--- Begin EXCERPT TO READ ---

Sessions says he will ask Congress to tighten the rules on asylum seekers, claiming asylum fraud is widespread, Washington Post story by Sari Horwitz, link. The Center for Immigration Studies had made claims like this in a session reported here May 10 (q.v.)
Attorney Jason Dzubow has advised everyone about a new State Department rule that would tighten scrutiny of people who apply for non-immigrant visas, especially at consulates. His post is “New Rule Spells Trouble for Asylees”. The rule would penalize persons who “engage in conduct inconsistent with non-immigrant status” within 90 days of arrival.
The column then anticipates that USCIS would apply a similar rule as part of Trump’s “extreme vetting”. That presumably could mean that if someone applied for asylum after having entered the country as “non-immigrant”, that the asylum request would be more likely to be denied. In practice, Dzubow argues that real deportations would be unlikely. But the situation could provide more problems for those who would assist or host asylum seekers, who probably would not be allowed to work on their own.
Again, the lack of a formal system of sponsorship (outside of the I864 mechanism for relatives for example) in the US makes it very difficult for those who assist asylum seekers to know their responsibilities. It throws the whole thing into an under-the-table operation of grass-roots resistance, very much predicated on local social capital.
This development may become particularly troubling for LGBT asylum seekers, especially from countries besides the Middle East (like Russia and Chechnya).

--- End EXCERPT TO READ ---
--- Begin PROVIDED MATERIAL ---

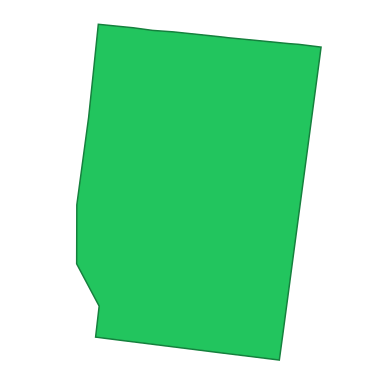 the district of Hardeman, Tennessee, United States of America, rotated 186°
{"feature_id": "52423323B34509746924407", "entity_name": "Hardeman", "entity_type": "district", "adm_level": 2, "iso_a3": "USA", "parent_name": "United States of America", "parent_adm1": "Tennessee", "projection": "equal_earth", "projection_center": [-88.961, 35.213], "detail": "fine", "context": "isolated", "style": "filled", "palette": "green", "viewbox_px": 384, "rotation_deg": 186, "n_neighbors": 0, "source": "geoboundaries", "source_scale": "gbopen_adm2", "svg_char_len": 425}
<svg xmlns="http://www.w3.org/2000/svg" viewBox="0 0 384 384"><g transform="rotate(186 192 192)"><path d="M305.2,167.2L299.2,108.5L272.4,68.8L272.7,37.6L244.7,37.0L143.9,35.0L87.6,34.0L86.8,59.7L79.1,337.1L78.8,349.6L101.3,350.0L111.0,349.7L172.2,349.2L177.3,349.3L227.3,349.3L248.1,348.6L267.7,349.2L282.9,349.1L302.7,349.0L302.6,300.5L302.6,255.5L305.2,167.2Z" fill="#22c55e" stroke="#15803d" stroke-width="1.5"/></g></svg>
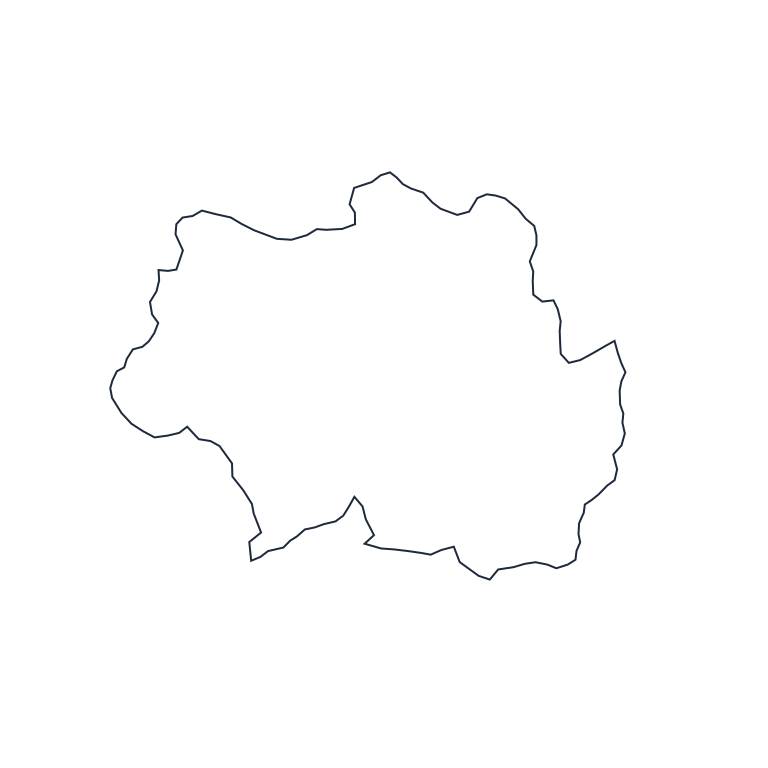 the district of Mariápolis, São Paulo, Brazil, rotated 137°
{"feature_id": "56859067B75086273353759", "entity_name": "Mariápolis", "entity_type": "district", "adm_level": 2, "iso_a3": "BRA", "parent_name": "Brazil", "parent_adm1": "São Paulo", "projection": "orthographic", "projection_center": [-51.172, -21.778], "detail": "fine", "context": "isolated", "style": "outline", "palette": "slate", "viewbox_px": 768, "rotation_deg": 137, "n_neighbors": 0, "source": "geoboundaries", "source_scale": "gbopen_adm2", "svg_char_len": 1978}
<svg xmlns="http://www.w3.org/2000/svg" viewBox="0 0 768 768"><g transform="rotate(137 384 384)"><path d="M363.8,124.9L357.1,130.6L348.5,134.4L344.1,141.6L336.3,149.1L325.7,153.6L319.3,158.9L310.9,157.5L302.3,156.9L290.1,157.5L280.9,156.4L271.7,162.6L264.4,176.1L252.2,177.1L241.6,183.6L236.0,193.1L229.1,199.2L225.2,208.1L216.0,218.6L208.5,224.1L199.4,227.9L196.3,237.2L191.9,247.1L186.0,258.3L195.1,260.6L210.3,264.1L224.2,267.7L234.4,273.4L234.2,285.5L226.4,294.8L219.4,302.9L212.0,309.4L205.9,320.2L203.0,329.6L212.0,336.3L213.9,347.5L205.0,357.9L198.1,364.5L193.8,374.2L177.7,381.7L171.1,388.8L166.3,397.2L167.7,408.0L166.7,420.3L168.9,437.1L173.7,445.5L179.4,452.6L188.9,456.3L204.2,452.0L215.1,457.7L219.2,465.8L223.1,473.6L224.8,483.7L224.8,497.2L230.9,508.5L233.9,517.3L233.9,526.3L235.3,534.7L244.0,538.9L255.2,540.0L272.1,547.8L286.6,538.9L288.4,529.2L296.2,520.6L308.8,525.9L321.0,536.1L327.5,543.1L338.8,545.4L353.3,552.6L363.3,563.2L368.5,573.6L374.1,584.9L379.1,598.5L382.5,610.3L391.1,622.8L398.9,635.0L409.4,637.4L417.8,643.1L426.9,642.5L434.4,635.6L440.0,618.8L457.8,609.3L464.8,614.0L471.2,621.1L477.8,613.1L487.3,606.9L499.2,603.6L506.2,593.0L507.5,582.6L517.5,577.8L527.0,575.6L535.4,576.0L544.0,580.6L554.9,577.8L562.7,573.3L570.7,575.5L580.2,571.8L587.1,567.6L592.4,559.2L595.8,541.8L595.8,527.2L592.4,513.7L588.2,501.4L577.1,493.6L567.1,487.9L557.1,487.0L557.1,470.0L549.8,460.6L546.6,450.8L549.3,429.6L558.0,419.7L559.4,402.3L562.4,386.4L567.7,378.0L575.2,359.2L590.3,360.3L601.7,345.3L592.2,341.8L582.8,340.9L569.1,333.0L559.4,333.4L551.6,331.9L541.1,331.6L532.4,326.3L523.7,322.6L513.2,316.6L503.5,315.5L492.7,318.4L482.6,321.7L483.2,309.1L489.6,297.4L494.4,280.3L507.1,280.4L498.3,265.7L489.3,256.0L480.5,245.6L471.8,234.8L466.2,227.3L455.3,223.5L443.9,217.4L450.1,202.1L445.6,179.1L440.0,168.8L427.0,170.5L414.2,161.7L403.9,156.6L394.7,150.3L387.7,140.5L383.6,131.7L372.8,126.6L363.8,124.9Z" fill="none" stroke="#1e293b" stroke-width="2"/></g></svg>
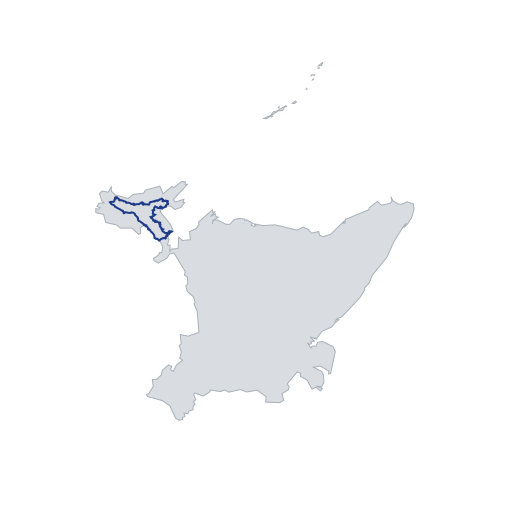 Assam highlighted on a map of India, rotated 232°
{"feature_id": "IND-2477", "entity_name": "Assam", "entity_type": "State", "adm_level": 1, "iso_a3": "IND", "parent_name": "India", "parent_adm1": "", "projection": "natural_earth1", "projection_center": [92.64, 26.061], "detail": "fine", "context": "in_parent", "style": "outline", "palette": "blue", "viewbox_px": 512, "rotation_deg": 232, "n_neighbors": 0, "source": "natural_earth", "source_scale": "10m", "svg_char_len": 9264}
<svg xmlns="http://www.w3.org/2000/svg" viewBox="0 0 512 512"><g transform="rotate(232 256 256)"><path d="M110.1,223.6L115.8,222.3L116.6,218.1L126.7,219.9L133.7,216.9L135.9,219.0L139.3,217.1L136.0,201.9L132.2,201.4L130.7,199.0L131.5,191.8L125.3,189.0L125.8,184.4L135.0,173.6L138.7,177.4L149.5,174.4L154.6,164.9L160.3,161.6L165.5,150.7L169.8,148.8L170.9,144.7L178.5,137.5L177.4,135.7L178.2,128.1L185.9,123.4L185.1,121.5L179.8,120.0L179.8,116.9L176.8,116.7L176.4,114.1L173.6,111.7L175.2,107.9L173.7,105.3L176.5,102.6L173.2,101.1L174.0,99.1L172.3,97.4L174.1,94.1L177.5,92.8L191.0,95.9L199.7,93.2L211.8,84.1L214.1,84.3L213.7,87.0L216.5,94.7L222.5,98.3L220.0,101.8L220.5,108.0L223.6,111.9L224.1,119.9L221.1,121.6L219.1,118.8L216.0,119.7L219.2,126.4L219.0,134.0L222.6,133.1L226.2,138.0L232.6,140.4L232.9,143.1L240.8,147.9L234.6,153.2L231.0,164.0L248.4,175.5L256.5,177.8L257.0,179.7L262.5,181.5L270.5,180.0L275.6,182.3L276.3,185.4L281.7,188.9L285.0,187.8L287.2,190.6L309.1,193.3L310.8,189.2L309.1,184.3L310.7,174.5L315.1,172.8L317.3,173.8L316.7,179.6L318.1,182.1L316.6,183.8L320.6,188.1L326.7,189.5L332.5,187.2L336.4,188.6L348.9,187.6L349.8,182.4L344.9,179.2L345.3,176.8L354.4,175.4L361.4,166.4L366.4,165.2L374.9,158.2L382.5,161.5L388.8,156.6L392.0,158.9L389.7,160.9L389.9,162.8L392.8,161.3L394.3,164.7L391.4,169.0L394.5,168.4L401.7,171.3L401.9,174.7L397.3,178.9L399.6,184.5L395.9,181.9L390.6,182.8L380.1,190.7L380.1,197.4L374.7,206.0L376.0,209.3L370.2,223.3L362.2,221.1L362.6,232.3L360.6,233.5L360.5,243.1L358.0,246.0L356.1,244.2L354.7,246.1L351.4,225.7L348.2,225.6L345.1,234.1L343.2,231.5L342.0,232.6L340.5,226.9L342.6,220.7L347.7,219.5L349.9,217.0L351.2,211.3L353.6,210.5L349.4,207.8L333.3,208.0L327.3,206.4L327.2,198.6L325.7,195.3L324.5,197.8L322.7,197.8L319.3,193.0L317.4,194.9L312.8,191.1L313.5,193.5L309.9,199.2L318.5,206.8L313.5,207.6L309.2,214.3L316.1,218.6L314.5,225.8L316.0,230.8L318.1,231.6L319.2,250.0L317.2,248.9L316.1,250.8L315.1,244.4L314.5,249.9L311.5,248.7L309.8,250.2L310.6,244.2L308.1,241.3L310.3,244.4L308.1,247.9L299.5,251.8L297.1,255.0L298.2,261.4L295.9,266.0L292.1,269.7L290.7,269.1L290.4,271.0L283.9,273.4L283.2,271.1L280.6,272.7L279.9,274.6L282.6,274.2L275.7,280.2L268.8,290.2L250.9,304.5L249.8,310.9L244.7,313.6L239.9,313.6L236.7,320.5L233.3,318.8L229.7,321.0L227.1,328.6L229.4,347.6L227.9,344.9L227.0,346.2L229.8,349.1L222.9,373.5L224.4,374.9L224.2,385.3L218.8,386.1L214.9,394.4L215.7,397.1L219.7,398.8L215.3,397.9L209.5,399.9L207.2,402.4L205.7,408.4L200.1,412.1L195.5,409.3L190.4,402.3L188.1,395.7L187.3,390.1L189.5,394.7L188.4,390.1L182.2,372.9L174.5,358.6L169.2,335.6L165.0,328.6L164.0,321.7L162.4,321.1L159.2,312.1L155.2,286.0L156.6,281.5L156.4,279.9L154.9,282.0L154.6,280.8L154.8,278.1L156.6,278.4L154.6,277.4L153.5,271.8L156.1,261.7L153.7,253.3L154.9,252.2L153.6,252.3L158.8,248.8L153.0,249.5L154.7,246.2L152.9,246.1L153.3,243.9L155.9,243.0L149.7,242.6L150.5,244.7L148.0,247.9L150.1,251.4L147.5,255.9L137.3,260.9L131.9,259.7L117.4,242.3L118.3,240.6L120.5,242.4L129.6,239.0L133.0,232.8L124.6,236.7L120.3,235.7L114.5,231.6L112.5,227.0L116.3,223.6L110.7,226.7L110.1,223.6ZM356.2,370.9L354.2,366.8L356.8,362.6L357.5,349.1L359.6,346.9L357.8,354.1L358.9,358.9L357.6,360.1L356.2,370.9ZM367.5,422.1L367.5,427.9L365.8,424.7L367.5,422.1ZM353.9,382.6L352.5,382.7L352.4,380.2L354.0,378.5L353.9,382.6ZM362.9,412.8L362.8,414.5L362.4,412.9L362.9,412.8ZM364.5,410.5L363.9,412.7L364.1,410.3L364.5,410.5ZM366.1,420.0L365.6,421.8L365.1,421.1L366.1,420.0ZM357.0,399.0L356.1,399.1L356.6,398.2L357.0,399.0ZM355.8,371.7L354.9,372.7L355.3,371.2L355.8,371.7ZM359.2,364.9L359.6,366.5L358.5,365.3L359.2,364.9ZM360.4,410.1L359.7,409.7L360.0,408.9L360.4,410.1ZM356.2,354.0L355.8,355.8L356.0,353.9L356.2,354.0Z" fill="#d9dde1" stroke="#a8b0b8" stroke-width="1"/><path d="M327.7,189.2L328.0,189.3L328.8,189.1L329.9,189.0L330.3,188.9L330.6,188.6L330.8,187.9L331.2,187.7L331.7,187.7L331.9,187.6L332.3,187.2L332.5,187.1L332.9,187.2L333.8,187.9L334.9,188.5L336.2,188.7L339.1,188.5L339.6,188.2L341.0,188.3L341.3,188.4L341.7,188.6L342.0,188.6L342.4,188.4L342.6,188.2L342.9,187.6L343.0,187.5L343.2,187.4L343.7,187.5L344.1,188.2L344.2,188.3L344.9,188.2L345.3,188.3L346.0,188.3L346.9,187.7L347.2,187.6L347.4,187.7L347.5,188.1L347.7,188.3L347.8,188.1L347.8,187.9L347.7,187.8L347.9,187.7L347.9,187.3L348.0,187.3L348.5,187.6L349.3,187.6L349.7,187.2L349.7,186.8L351.0,187.0L351.7,186.7L352.2,186.7L352.6,186.5L354.4,185.9L355.0,185.8L355.3,185.6L355.7,185.2L355.9,185.1L357.0,185.3L358.3,185.9L358.3,186.2L358.5,186.3L359.1,186.5L362.6,186.0L362.9,186.1L363.1,186.2L363.5,186.5L364.1,186.3L365.2,186.1L365.8,185.8L366.4,185.2L367.1,184.7L367.1,184.2L367.1,183.9L367.3,183.5L368.6,182.0L369.5,181.3L371.2,179.6L371.4,179.3L371.3,179.1L371.0,178.7L370.9,178.6L371.0,178.4L371.2,178.1L371.3,178.1L371.7,178.5L372.0,178.6L372.3,178.8L373.3,178.5L373.5,178.8L373.8,178.6L374.0,178.7L374.3,178.5L374.8,178.1L375.4,177.9L376.0,177.7L376.7,177.5L378.2,176.7L381.2,175.5L381.7,175.2L382.3,175.4L382.8,175.5L383.6,175.3L384.1,175.1L385.4,174.2L385.8,174.0L388.3,174.0L388.0,174.9L387.6,175.5L386.8,176.6L386.5,177.0L386.4,177.3L386.5,177.6L386.6,178.4L387.0,178.8L387.4,179.0L387.5,179.2L387.6,179.9L387.5,180.4L387.5,180.5L387.5,181.0L388.1,180.5L388.4,180.5L388.8,180.9L388.8,181.4L388.7,181.5L388.4,181.7L388.3,182.1L388.0,182.3L387.8,182.5L387.7,182.6L387.4,182.5L387.1,182.5L386.7,182.5L385.1,183.1L384.9,183.1L384.3,182.6L384.1,182.6L383.8,182.8L383.6,183.0L383.4,183.8L383.0,184.2L382.3,184.5L381.4,185.3L381.1,185.4L380.7,185.3L380.3,185.9L378.9,186.8L378.4,186.8L378.1,186.5L377.9,186.5L377.5,186.9L376.8,188.1L376.4,188.4L375.5,189.1L374.7,189.5L374.3,189.5L374.0,189.7L373.7,189.8L373.1,190.5L373.0,191.1L372.8,191.5L372.3,192.0L372.1,192.1L371.9,192.1L371.8,191.9L371.7,191.4L371.5,191.2L370.8,192.3L370.7,192.5L370.7,193.1L370.5,193.6L369.9,194.3L368.9,195.7L368.9,195.9L369.0,196.3L368.9,197.0L368.6,197.4L368.6,197.6L368.6,198.1L368.8,198.5L368.3,199.3L367.9,199.6L366.7,199.9L366.6,199.7L366.9,199.3L367.0,199.0L367.0,198.7L366.8,198.5L366.5,198.4L365.7,198.8L365.7,199.0L365.9,199.4L365.9,199.5L364.7,200.7L364.1,201.6L363.7,202.1L363.1,202.5L362.3,203.3L362.3,203.5L362.7,204.1L362.9,204.3L363.2,204.6L363.3,204.8L363.5,205.3L363.5,206.0L363.4,206.3L363.1,206.6L362.8,207.1L362.6,207.7L362.4,208.4L362.0,209.1L361.7,209.2L361.5,209.4L361.5,209.8L361.7,210.2L361.6,210.4L361.3,210.5L361.4,210.9L361.0,211.7L360.9,212.1L360.7,212.2L360.4,212.0L360.2,212.1L360.1,212.3L359.9,213.0L359.8,213.4L359.8,213.7L360.0,213.8L359.7,214.4L359.9,214.9L359.8,215.0L359.6,215.1L359.4,215.6L359.4,216.5L359.3,216.9L359.0,216.9L359.1,217.1L358.8,217.3L358.4,217.2L358.2,217.2L357.5,217.5L357.3,217.5L356.8,216.3L356.6,216.1L356.4,216.2L356.0,217.4L355.2,218.3L355.1,218.5L355.2,219.0L354.8,219.2L353.9,220.2L353.7,220.3L353.4,220.3L353.2,220.0L353.1,219.5L353.2,219.1L352.6,219.0L351.9,219.0L351.2,218.9L351.1,218.7L351.5,217.8L351.5,217.5L351.5,217.1L351.3,216.6L351.3,216.1L351.2,215.9L350.4,215.4L350.5,215.2L350.7,214.1L351.3,212.5L351.3,212.0L351.1,211.4L351.1,211.2L351.4,211.0L351.8,211.2L352.5,211.6L352.5,211.8L353.7,211.5L353.9,211.1L353.8,210.7L353.4,210.5L353.5,210.4L353.0,210.0L352.8,209.9L353.5,209.0L354.0,208.5L354.3,208.4L354.5,208.3L354.5,208.1L354.9,208.1L355.4,208.0L355.7,207.6L357.0,207.1L356.8,206.8L356.8,206.5L356.9,206.0L356.8,205.7L355.9,204.8L355.3,204.5L355.1,204.2L354.8,204.1L354.8,203.9L355.3,203.5L355.5,203.1L355.7,202.8L355.7,202.7L355.1,202.8L354.8,202.8L354.1,201.9L353.7,201.5L353.2,201.1L353.1,200.9L352.7,200.7L352.5,200.9L352.1,201.2L351.6,201.2L351.2,201.3L350.7,201.7L350.7,200.8L350.6,200.1L351.1,198.9L351.0,198.6L350.7,198.5L350.7,198.4L350.7,198.1L350.8,198.0L351.5,197.2L351.6,196.9L350.6,196.8L349.5,197.2L349.1,197.2L348.2,197.4L347.8,197.4L347.4,196.9L347.2,196.8L346.9,196.9L346.5,197.3L346.1,198.3L345.9,198.6L345.7,198.7L345.4,198.7L345.3,198.4L345.4,197.9L345.4,197.7L345.0,197.4L344.9,197.5L344.5,198.1L344.2,198.5L344.0,198.9L343.7,199.2L343.7,199.3L343.9,199.3L344.3,199.1L344.2,199.2L343.7,199.5L343.1,199.6L342.6,199.8L342.2,200.0L342.1,200.3L341.6,200.9L341.5,201.0L341.2,201.1L340.9,200.8L340.9,200.1L340.9,199.6L340.7,199.5L339.8,199.8L339.6,199.7L339.3,199.9L339.2,199.8L339.2,199.7L339.3,199.4L339.3,199.1L339.1,198.9L338.8,198.8L338.7,198.6L338.2,198.6L337.7,198.5L337.1,198.6L336.8,198.8L336.7,198.7L336.6,198.4L335.9,198.5L335.4,198.7L335.2,198.3L334.8,198.6L334.3,199.0L334.3,198.9L334.5,198.4L334.4,198.1L333.9,197.8L333.0,197.7L332.7,197.7L332.2,198.1L331.8,198.2L331.2,198.2L330.4,198.4L330.2,198.5L329.9,198.8L329.4,199.3L329.2,199.7L328.8,200.1L328.7,200.7L328.4,201.2L328.4,201.4L328.5,201.9L328.6,202.2L329.0,202.6L329.0,202.9L328.6,203.1L328.2,203.2L328.0,203.4L327.9,204.1L327.8,204.3L327.1,204.6L327.2,204.0L327.2,203.1L327.3,202.3L327.2,201.8L327.0,201.2L326.8,200.1L326.9,199.8L327.3,199.0L327.4,198.7L326.9,198.5L327.3,198.3L327.3,198.1L327.2,197.9L327.0,198.1L326.9,198.0L326.6,197.5L326.5,197.4L326.5,196.9L326.3,196.5L326.2,196.1L325.7,196.0L325.6,195.6L325.9,195.6L326.4,195.4L326.3,195.0L326.4,194.9L326.6,194.7L326.9,194.2L327.3,194.0L327.3,193.9L327.2,193.7L327.5,193.3L327.6,192.2L327.8,191.8L327.9,191.5L327.8,190.3L327.6,189.4L327.7,189.2Z" fill="none" stroke="#1e3a8a" stroke-width="2"/></g></svg>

--- End PROVIDED MATERIAL ---

- STATED PROBLEM 1
In the passage on asylum rules, within how many days of arrival would the new State Department rule penalize conduct inconsistent with non-immigrant status?
- STATED PROBLEM 2
Write the next part of the passage on asylum rules, picking up after its final sentence.

- REPLY 1
Within 90 days of arrival.

- REPLY 2
OK, I am “retired”, and I “depend” on past accumulated wealth, much earned but some inherited, to keep these blogs going because they don’t pay for themselves. They don’t require much money (or Piketty-style capital) to run in the grand scheme of things, but they depend on stable infrastructure, security, and stable economic and personal circumstances for me.
Yes, stability. And judging from the “outside world” events of recent weeks, it doesn’t sound like something I can count on as much as I have.
For most of my adult working life, I was very much in command of the possibility for my own mistakes to undo me and possibly end my stable I.T. career (as with bad elevations into production).
But early in my life I was forced to be much more aware of eternal demands by the community I was brought in. Gender conformity had to do with that. Then came the military draft and Vietnam. There was an expectation of eventually having a family even if running a gauntlet that could expose me to some personal fair share of community hazards. This had much more to do with my own “mental health” problems in the age 19-21 range than I probably realized (including a brush with nihilism in 1964).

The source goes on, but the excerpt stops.